Thomas Hale had sons, Charles, Edward, Lorenzo D., Green, Thomas, and Ralph;  daughters, Priscilla, who married William H. French;  Martha, who married, first David F. Alvis, second William Shannon;  Rhonda, who never married.

Isaac had one son, Daniel P.;  daughters, Eliza, who married Captain James F. Hare;  Martha, who married Russell G. French;  Miriam, who married Isaac H. Day;  Mary, who married Charles E. Hale;  Sarah, who married, first, Rufus Brown, second, Luke Wells;  Daniel P., married Martha Shumate.

Daniel had sons, Thomas, Charles E., John A., and Daniel F., and daughters, Elizabeth, who married William Shumate;  Paulina, who married C. W. Tolley;   Linney, who married R. G. Rowland;  Cornelia, who married William Brown.

Charles had sons, John D., William H., and Isaac (the latter died young); daughters, Hulda, who married Andrew Fillinger;  Martha, who married John Walker.

Isaiah had sons, Erastus (who died young), Luther C., who married Miss Alice Peck;  the daughters, Charlotte married William Moser, Louisa married Jacob Snidow, Juliana married Wolf Crotching, Virginia married James Kinzie, Wilmoth married Andrew J. Hare.   Isaiah Hale married a second wife, Mrs. Sallie Lybrook, whose maiden name was Hall; they had daughters,  Lizzie, who married George Spangler;    Sallie L., who married J. Harvey Dunn, and the son, Luther C., above mentioned.

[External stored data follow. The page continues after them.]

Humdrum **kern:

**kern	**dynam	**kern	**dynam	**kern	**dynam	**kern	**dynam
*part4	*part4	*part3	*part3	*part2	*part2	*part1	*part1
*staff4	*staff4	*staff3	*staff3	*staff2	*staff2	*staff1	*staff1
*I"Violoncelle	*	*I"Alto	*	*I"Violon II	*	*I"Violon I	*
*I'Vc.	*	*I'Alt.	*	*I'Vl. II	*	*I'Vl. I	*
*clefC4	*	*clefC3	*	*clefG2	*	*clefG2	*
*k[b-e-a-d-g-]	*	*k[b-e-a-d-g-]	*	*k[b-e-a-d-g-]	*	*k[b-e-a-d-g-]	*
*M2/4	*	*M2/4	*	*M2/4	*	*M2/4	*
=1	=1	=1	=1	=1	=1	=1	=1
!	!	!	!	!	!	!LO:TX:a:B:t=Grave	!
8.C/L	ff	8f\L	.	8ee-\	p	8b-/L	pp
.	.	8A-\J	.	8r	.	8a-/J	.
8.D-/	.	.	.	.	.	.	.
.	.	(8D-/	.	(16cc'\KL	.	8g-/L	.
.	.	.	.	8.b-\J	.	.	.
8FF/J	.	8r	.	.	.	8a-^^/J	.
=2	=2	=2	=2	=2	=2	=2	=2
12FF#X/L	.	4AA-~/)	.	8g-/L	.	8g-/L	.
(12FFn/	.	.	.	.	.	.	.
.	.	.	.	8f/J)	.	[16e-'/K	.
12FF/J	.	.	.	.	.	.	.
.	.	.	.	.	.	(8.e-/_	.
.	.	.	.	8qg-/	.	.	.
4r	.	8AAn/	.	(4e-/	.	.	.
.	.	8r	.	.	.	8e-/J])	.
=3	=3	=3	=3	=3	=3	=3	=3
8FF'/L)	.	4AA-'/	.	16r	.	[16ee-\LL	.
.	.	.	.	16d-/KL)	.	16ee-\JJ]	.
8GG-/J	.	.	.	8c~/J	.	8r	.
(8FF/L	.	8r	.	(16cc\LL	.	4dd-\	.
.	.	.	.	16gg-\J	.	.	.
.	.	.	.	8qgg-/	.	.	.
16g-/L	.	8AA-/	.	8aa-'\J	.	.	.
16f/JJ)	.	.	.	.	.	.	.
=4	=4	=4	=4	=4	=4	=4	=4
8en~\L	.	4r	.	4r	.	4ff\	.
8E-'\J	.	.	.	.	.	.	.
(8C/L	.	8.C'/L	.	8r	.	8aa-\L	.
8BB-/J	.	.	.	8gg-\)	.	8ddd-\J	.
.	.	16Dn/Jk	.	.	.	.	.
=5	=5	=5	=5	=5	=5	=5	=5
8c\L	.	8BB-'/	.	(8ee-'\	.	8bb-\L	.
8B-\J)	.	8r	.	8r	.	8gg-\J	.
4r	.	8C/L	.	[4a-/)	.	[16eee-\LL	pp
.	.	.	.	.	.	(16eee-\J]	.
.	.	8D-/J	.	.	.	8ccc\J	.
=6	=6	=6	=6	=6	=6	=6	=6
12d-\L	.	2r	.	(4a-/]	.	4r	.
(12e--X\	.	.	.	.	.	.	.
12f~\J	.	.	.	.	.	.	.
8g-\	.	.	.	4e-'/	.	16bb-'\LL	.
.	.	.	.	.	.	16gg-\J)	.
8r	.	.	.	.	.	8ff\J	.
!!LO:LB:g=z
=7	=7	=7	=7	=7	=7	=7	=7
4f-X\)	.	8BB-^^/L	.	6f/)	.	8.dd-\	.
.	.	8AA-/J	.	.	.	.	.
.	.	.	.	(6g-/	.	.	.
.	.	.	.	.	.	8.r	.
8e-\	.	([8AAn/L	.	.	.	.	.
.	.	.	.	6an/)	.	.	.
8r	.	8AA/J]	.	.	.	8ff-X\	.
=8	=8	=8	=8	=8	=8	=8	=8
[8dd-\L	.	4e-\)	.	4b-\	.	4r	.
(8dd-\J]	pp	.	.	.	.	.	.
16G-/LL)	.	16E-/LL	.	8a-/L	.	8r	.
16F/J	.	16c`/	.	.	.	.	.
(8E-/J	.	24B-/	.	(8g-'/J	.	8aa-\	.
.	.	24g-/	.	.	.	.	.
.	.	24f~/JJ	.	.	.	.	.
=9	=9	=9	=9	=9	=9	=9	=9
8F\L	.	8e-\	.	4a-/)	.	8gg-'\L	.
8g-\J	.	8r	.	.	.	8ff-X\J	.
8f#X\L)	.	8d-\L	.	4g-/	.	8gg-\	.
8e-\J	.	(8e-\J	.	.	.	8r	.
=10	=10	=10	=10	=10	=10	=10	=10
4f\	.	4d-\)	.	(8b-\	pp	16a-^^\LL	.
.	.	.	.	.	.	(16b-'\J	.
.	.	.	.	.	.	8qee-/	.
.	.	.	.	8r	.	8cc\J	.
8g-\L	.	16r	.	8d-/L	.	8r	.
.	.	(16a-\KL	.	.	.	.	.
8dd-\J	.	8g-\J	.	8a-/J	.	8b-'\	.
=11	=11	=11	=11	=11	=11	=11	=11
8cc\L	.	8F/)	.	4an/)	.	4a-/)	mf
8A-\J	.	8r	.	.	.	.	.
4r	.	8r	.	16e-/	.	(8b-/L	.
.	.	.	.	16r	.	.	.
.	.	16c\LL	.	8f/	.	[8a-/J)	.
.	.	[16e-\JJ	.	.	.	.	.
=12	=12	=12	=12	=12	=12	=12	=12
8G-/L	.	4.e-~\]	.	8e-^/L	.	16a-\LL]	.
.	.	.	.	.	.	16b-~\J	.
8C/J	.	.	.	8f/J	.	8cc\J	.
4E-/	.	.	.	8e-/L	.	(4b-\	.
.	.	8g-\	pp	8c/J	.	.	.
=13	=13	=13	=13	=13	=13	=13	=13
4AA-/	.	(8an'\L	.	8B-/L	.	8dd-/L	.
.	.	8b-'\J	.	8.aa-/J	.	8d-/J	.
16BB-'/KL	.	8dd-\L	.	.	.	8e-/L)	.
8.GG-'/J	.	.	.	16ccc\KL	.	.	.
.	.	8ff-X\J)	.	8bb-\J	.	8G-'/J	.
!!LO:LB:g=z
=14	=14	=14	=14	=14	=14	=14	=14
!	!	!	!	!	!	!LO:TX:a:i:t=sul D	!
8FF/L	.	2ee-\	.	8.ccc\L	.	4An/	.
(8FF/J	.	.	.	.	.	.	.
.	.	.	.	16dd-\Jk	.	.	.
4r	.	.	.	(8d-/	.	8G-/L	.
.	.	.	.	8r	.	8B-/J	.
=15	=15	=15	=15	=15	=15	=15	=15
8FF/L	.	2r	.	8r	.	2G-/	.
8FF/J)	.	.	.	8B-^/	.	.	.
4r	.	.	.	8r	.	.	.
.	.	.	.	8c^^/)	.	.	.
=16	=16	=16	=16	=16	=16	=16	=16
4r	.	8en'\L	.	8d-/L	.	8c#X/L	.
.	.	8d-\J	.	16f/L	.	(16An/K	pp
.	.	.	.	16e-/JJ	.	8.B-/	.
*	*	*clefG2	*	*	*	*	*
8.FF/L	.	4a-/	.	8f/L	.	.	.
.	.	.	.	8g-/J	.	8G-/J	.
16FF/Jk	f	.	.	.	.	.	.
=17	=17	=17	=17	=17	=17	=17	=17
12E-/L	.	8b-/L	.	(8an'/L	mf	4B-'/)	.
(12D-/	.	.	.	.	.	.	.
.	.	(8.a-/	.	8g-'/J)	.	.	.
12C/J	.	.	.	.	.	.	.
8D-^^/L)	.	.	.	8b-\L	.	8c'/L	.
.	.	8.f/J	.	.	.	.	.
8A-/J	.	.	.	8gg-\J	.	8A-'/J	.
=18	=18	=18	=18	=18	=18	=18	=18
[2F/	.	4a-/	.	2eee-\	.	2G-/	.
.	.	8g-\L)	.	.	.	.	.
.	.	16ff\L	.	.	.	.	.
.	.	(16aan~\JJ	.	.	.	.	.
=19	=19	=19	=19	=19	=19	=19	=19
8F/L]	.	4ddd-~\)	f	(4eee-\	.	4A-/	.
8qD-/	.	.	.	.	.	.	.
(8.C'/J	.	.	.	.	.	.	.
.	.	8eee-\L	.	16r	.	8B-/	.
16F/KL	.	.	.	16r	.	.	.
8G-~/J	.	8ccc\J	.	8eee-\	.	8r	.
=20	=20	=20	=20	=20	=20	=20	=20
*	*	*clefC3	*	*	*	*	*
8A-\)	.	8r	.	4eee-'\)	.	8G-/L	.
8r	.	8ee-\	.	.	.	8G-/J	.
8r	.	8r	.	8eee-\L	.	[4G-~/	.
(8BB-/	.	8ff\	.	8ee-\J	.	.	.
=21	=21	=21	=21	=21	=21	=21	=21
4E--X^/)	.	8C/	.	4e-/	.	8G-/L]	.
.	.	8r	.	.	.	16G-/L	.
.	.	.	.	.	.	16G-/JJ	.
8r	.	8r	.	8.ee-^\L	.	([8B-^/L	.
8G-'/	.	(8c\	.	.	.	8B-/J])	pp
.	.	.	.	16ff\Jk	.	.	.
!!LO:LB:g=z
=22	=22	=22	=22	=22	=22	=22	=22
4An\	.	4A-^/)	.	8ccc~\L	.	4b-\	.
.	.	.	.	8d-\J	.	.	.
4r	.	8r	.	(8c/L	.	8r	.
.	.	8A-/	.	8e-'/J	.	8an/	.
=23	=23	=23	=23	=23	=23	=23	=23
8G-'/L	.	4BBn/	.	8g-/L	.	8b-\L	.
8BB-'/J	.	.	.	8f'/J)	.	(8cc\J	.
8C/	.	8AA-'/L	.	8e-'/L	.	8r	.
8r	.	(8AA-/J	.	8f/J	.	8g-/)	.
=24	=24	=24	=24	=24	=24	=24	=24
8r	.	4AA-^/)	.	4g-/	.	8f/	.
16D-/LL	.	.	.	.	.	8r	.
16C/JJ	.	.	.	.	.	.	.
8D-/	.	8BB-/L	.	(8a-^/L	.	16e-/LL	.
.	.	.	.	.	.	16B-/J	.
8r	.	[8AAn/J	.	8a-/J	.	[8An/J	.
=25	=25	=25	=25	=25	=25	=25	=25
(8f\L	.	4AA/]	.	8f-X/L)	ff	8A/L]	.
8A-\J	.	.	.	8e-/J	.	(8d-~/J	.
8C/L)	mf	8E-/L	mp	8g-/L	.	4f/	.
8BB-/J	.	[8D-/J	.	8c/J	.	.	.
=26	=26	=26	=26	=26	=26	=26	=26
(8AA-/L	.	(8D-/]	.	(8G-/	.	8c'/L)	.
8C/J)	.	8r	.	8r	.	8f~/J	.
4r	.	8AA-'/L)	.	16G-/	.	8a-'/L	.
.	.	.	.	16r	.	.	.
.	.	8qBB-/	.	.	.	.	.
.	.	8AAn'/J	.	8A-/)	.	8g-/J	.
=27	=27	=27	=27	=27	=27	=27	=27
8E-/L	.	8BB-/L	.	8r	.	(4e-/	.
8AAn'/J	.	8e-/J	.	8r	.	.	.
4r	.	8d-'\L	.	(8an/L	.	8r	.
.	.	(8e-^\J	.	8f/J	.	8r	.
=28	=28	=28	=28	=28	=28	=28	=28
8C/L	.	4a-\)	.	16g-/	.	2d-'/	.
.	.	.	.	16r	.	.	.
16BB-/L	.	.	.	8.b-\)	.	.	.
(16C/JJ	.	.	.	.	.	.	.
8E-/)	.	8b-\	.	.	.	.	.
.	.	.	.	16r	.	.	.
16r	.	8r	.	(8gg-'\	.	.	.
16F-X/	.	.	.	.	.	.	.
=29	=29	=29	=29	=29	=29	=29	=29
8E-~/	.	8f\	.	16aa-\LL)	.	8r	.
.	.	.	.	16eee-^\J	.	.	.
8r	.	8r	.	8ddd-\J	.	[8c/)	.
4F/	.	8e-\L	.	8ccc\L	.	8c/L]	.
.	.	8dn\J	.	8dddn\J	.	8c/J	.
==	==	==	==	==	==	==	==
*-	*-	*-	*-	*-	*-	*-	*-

Jesse had sons, Hamilton J. (died during the Civil War), Edward C., who lives in Giles County; daughters, Julia, who married ............ Pettyjohn;  Martha, who died unmarried;  Mary, who married David French;  Eglentine, who married Henry W. Broderick (both dead);  Newtonia, who married Erastus W. Charleton.

For want of correct and sufficient information the names of the children of William Hale and his sister, Mrs. Williams (both of whom died in Missouri) cannot be given in this work.

The children of Elias Hale and his wife, Nancy Peters Hale, are as follows, viz:  John E., who married Miss Moore; Charles A., who married Miss Bailey; Captain Rufus A., who married Julia Bailey; Comrad married ............ ; daughters, Mary who married Calvin Harry; Ardelia, who married John T. Carr; Julia, who died unmarried.

Edward Hale died about 1820, and his descendants are among the most valued citizens of the country; they have occupied prominent and important positions in the civil and military affairs of the district of country in which they have lived.  They have been farmers, physicians, lawyers, merchants, magistrates, members of the Legislature and judges.  As soldiers they have always been the equals of any that the country has sent forth; they fought, bled and died on nearly every important battlefield of our Civil War.  Dr. James W. Hale--formerly a distinguished physician--now an able lawyer, residing at Princeton, West Virginia, was a valiant Confederate soldier in the Civil War, losing an arm at the battle of Piedmont, Virginia, June 5th, 1864.  He is a great-grandson of Edward Hale.  Edward McClaugherty, another great-grandson of Edward Hale, was a lieutenant in Company A, 17th Virginia Regiment of Cavalry, and died in the service. Honorable Robert C. McClaugherty, also a great-grandson of Edward Hale, is a prominent lawyer residing at Bluefield, West Virginia.  He served four years as Judge of the 9th Judicial Circuit of West Virginia.  The late Captain Rufus A. Hale, of Mercer County, was one of the bravest men in his regiment, serving throughout the war 1861-5 with distinction, and was more than once commended by his superior officers for his gallantry and good conduct on the battlefield.  Charles A. Hale, a  brother of Captain Rufus A., was a highly reputable citizen, made a good record and name as a valiant soldier of the 8th Virginia Regiment of Cavalry.

James Perdue, who died in Mercer County in 1900, at the age of one hundred and one years, was a relative of Captain Edward Hale.